====== SUPPLIED DATA

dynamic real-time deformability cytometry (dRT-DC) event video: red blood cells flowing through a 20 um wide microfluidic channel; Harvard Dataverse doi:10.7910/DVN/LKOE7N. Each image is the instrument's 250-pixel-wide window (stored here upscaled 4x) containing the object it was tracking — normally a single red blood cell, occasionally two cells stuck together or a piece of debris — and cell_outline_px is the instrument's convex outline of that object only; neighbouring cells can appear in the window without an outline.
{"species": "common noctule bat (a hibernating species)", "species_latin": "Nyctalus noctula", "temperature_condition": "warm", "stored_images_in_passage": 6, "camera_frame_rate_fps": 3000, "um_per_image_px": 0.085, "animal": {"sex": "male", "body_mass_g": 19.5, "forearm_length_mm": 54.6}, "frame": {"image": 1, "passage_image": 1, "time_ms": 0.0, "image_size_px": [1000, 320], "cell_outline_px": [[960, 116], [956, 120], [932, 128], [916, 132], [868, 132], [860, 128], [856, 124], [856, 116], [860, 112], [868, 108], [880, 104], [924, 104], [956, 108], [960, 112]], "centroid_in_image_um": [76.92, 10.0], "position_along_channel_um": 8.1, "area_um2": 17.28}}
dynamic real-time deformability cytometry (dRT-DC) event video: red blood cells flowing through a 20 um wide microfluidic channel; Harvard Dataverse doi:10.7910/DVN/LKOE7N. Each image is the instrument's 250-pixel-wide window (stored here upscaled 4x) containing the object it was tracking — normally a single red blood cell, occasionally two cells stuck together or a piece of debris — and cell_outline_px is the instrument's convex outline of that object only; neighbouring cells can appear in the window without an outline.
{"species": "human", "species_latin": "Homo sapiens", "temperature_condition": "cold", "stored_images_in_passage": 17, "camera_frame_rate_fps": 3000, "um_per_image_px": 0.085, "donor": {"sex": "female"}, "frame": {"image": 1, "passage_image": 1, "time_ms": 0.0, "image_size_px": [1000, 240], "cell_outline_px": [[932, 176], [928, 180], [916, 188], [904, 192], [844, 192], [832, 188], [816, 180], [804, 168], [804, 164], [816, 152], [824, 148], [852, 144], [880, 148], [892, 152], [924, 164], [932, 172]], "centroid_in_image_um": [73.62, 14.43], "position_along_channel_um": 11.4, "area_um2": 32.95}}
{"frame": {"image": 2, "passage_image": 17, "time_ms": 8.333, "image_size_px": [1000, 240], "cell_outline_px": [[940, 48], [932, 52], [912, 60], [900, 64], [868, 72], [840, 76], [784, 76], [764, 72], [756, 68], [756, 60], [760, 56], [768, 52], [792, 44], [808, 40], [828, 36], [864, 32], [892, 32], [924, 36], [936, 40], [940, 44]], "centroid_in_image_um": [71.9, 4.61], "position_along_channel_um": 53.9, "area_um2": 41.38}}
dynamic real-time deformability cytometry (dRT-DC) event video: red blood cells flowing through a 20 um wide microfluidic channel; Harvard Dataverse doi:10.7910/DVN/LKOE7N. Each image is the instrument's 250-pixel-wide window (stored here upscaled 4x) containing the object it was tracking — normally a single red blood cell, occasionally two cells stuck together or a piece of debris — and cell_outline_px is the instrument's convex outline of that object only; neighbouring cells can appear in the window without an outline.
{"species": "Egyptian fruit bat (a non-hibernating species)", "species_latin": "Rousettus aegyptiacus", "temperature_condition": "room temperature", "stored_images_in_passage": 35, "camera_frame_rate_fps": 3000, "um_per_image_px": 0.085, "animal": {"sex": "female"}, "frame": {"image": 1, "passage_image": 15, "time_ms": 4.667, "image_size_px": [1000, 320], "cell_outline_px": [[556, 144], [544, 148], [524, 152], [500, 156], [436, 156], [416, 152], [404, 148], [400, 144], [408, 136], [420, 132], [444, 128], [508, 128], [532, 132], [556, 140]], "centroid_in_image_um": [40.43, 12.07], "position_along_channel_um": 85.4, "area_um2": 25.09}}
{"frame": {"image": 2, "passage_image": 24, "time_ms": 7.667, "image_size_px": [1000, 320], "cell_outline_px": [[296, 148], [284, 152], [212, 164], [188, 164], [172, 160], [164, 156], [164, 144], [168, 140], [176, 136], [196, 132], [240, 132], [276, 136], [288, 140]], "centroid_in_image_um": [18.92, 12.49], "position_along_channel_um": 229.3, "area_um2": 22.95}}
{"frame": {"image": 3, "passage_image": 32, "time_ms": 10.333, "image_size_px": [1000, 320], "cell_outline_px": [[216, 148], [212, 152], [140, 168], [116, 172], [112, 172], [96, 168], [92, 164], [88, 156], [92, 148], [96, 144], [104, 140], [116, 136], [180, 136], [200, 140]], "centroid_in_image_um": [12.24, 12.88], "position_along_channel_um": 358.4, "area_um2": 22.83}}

============

__EXERCISE PROMPT__. Exact copies of all the records are required.

__REPLY__.
dynamic real-time deformability cytometry (dRT-DC) event video: red blood cells flowing through a 20 um wide microfluidic channel; Harvard Dataverse doi:10.7910/DVN/LKOE7N. Each image is the instrument's 250-pixel-wide window (stored here upscaled 4x) containing the object it was tracking — normally a single red blood cell, occasionally two cells stuck together or a piece of debris — and cell_outline_px is the instrument's convex outline of that object only; neighbouring cells can appear in the window without an outline.
{"species": "common noctule bat (a hibernating species)", "species_latin": "Nyctalus noctula", "temperature_condition": "warm", "stored_images_in_passage": 6, "camera_frame_rate_fps": 3000, "um_per_image_px": 0.085, "animal": {"sex": "male", "body_mass_g": 19.5, "forearm_length_mm": 54.6}, "frame": {"image": 1, "passage_image": 1, "time_ms": 0.0, "image_size_px": [1000, 320], "cell_outline_px": [[960, 116], [956, 120], [932, 128], [916, 132], [868, 132], [860, 128], [856, 124], [856, 116], [860, 112], [868, 108], [880, 104], [924, 104], [956, 108], [960, 112]], "centroid_in_image_um": [76.92, 10.0], "position_along_channel_um": 8.1, "area_um2": 17.28}}
dynamic real-time deformability cytometry (dRT-DC) event video: red blood cells flowing through a 20 um wide microfluidic channel; Harvard Dataverse doi:10.7910/DVN/LKOE7N. Each image is the instrument's 250-pixel-wide window (stored here upscaled 4x) containing the object it was tracking — normally a single red blood cell, occasionally two cells stuck together or a piece of debris — and cell_outline_px is the instrument's convex outline of that object only; neighbouring cells can appear in the window without an outline.
{"species": "human", "species_latin": "Homo sapiens", "temperature_condition": "cold", "stored_images_in_passage": 17, "camera_frame_rate_fps": 3000, "um_per_image_px": 0.085, "donor": {"sex": "female"}, "frame": {"image": 1, "passage_image": 1, "time_ms": 0.0, "image_size_px": [1000, 240], "cell_outline_px": [[932, 176], [928, 180], [916, 188], [904, 192], [844, 192], [832, 188], [816, 180], [804, 168], [804, 164], [816, 152], [824, 148], [852, 144], [880, 148], [892, 152], [924, 164], [932, 172]], "centroid_in_image_um": [73.62, 14.43], "position_along_channel_um": 11.4, "area_um2": 32.95}}
{"frame": {"image": 2, "passage_image": 17, "time_ms": 8.333, "image_size_px": [1000, 240], "cell_outline_px": [[940, 48], [932, 52], [912, 60], [900, 64], [868, 72], [840, 76], [784, 76], [764, 72], [756, 68], [756, 60], [760, 56], [768, 52], [792, 44], [808, 40], [828, 36], [864, 32], [892, 32], [924, 36], [936, 40], [940, 44]], "centroid_in_image_um": [71.9, 4.61], "position_along_channel_um": 53.9, "area_um2": 41.38}}
dynamic real-time deformability cytometry (dRT-DC) event video: red blood cells flowing through a 20 um wide microfluidic channel; Harvard Dataverse doi:10.7910/DVN/LKOE7N. Each image is the instrument's 250-pixel-wide window (stored here upscaled 4x) containing the object it was tracking — normally a single red blood cell, occasionally two cells stuck together or a piece of debris — and cell_outline_px is the instrument's convex outline of that object only; neighbouring cells can appear in the window without an outline.
{"species": "Egyptian fruit bat (a non-hibernating species)", "species_latin": "Rousettus aegyptiacus", "temperature_condition": "room temperature", "stored_images_in_passage": 35, "camera_frame_rate_fps": 3000, "um_per_image_px": 0.085, "animal": {"sex": "female"}, "frame": {"image": 1, "passage_image": 15, "time_ms": 4.667, "image_size_px": [1000, 320], "cell_outline_px": [[556, 144], [544, 148], [524, 152], [500, 156], [436, 156], [416, 152], [404, 148], [400, 144], [408, 136], [420, 132], [444, 128], [508, 128], [532, 132], [556, 140]], "centroid_in_image_um": [40.43, 12.07], "position_along_channel_um": 85.4, "area_um2": 25.09}}
{"frame": {"image": 2, "passage_image": 24, "time_ms": 7.667, "image_size_px": [1000, 320], "cell_outline_px": [[296, 148], [284, 152], [212, 164], [188, 164], [172, 160], [164, 156], [164, 144], [168, 140], [176, 136], [196, 132], [240, 132], [276, 136], [288, 140]], "centroid_in_image_um": [18.92, 12.49], "position_along_channel_um": 229.3, "area_um2": 22.95}}
{"frame": {"image": 3, "passage_image": 32, "time_ms": 10.333, "image_size_px": [1000, 320], "cell_outline_px": [[216, 148], [212, 152], [140, 168], [116, 172], [112, 172], [96, 168], [92, 164], [88, 156], [92, 148], [96, 144], [104, 140], [116, 136], [180, 136], [200, 140]], "centroid_in_image_um": [12.24, 12.88], "position_along_channel_um": 358.4, "area_um2": 22.83}}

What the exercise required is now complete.